Q1. Are the “economic” and “mortality” costs comparable?
A1. They are both measured in dollars. They are both measured relative to a “normal situation” without a pandemic. As such, their sum is informative about the value of innovation that can hasten the end of the pandemic, or avoid a future pandemic altogether. Their sum serves this purpose regardless of whether the economic costs are “voluntary” or “mandated” by governments. The two costs can also be ingredients, but not the sole ingredients, into answering other questions such as the desirability of social distancing mandates.
Q2. What about future opportunity costs?
A2. Although future opportunity costs are counted among the mortality costs (indeed, they are essentially all of the mortality costs), they are not counted among "economic costs." In other words, the pandemic creates expected future opportunity costs for the vast majority of the population that remains alive, but I do not count them until the opportunities are passed.

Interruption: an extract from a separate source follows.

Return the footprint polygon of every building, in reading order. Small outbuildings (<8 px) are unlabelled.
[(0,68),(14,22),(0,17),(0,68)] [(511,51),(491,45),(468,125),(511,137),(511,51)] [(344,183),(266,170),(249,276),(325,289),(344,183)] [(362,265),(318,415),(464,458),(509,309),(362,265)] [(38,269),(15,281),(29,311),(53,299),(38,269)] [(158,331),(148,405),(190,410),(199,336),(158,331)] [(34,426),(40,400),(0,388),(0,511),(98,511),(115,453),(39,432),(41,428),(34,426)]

This is an important reason why my economic costs can be less than the costs that might be inferred from the drop in stock prices, which reflect expected future costs incurred by corporations. The unifying chacteristics of both of my cost categories is that they are not recoverable. Those who died will not be brought back to life to realize the opportunities they would have had without the pandemic. As another example, students who did not learn this year cannot recover the missed learning opportunities; they might learn the same material later but that future learning effort itself has an opportunity cost. In contrast, expected future opportunity costs would not necessarily be costs if the pandemic were to suddenly end tomorrow.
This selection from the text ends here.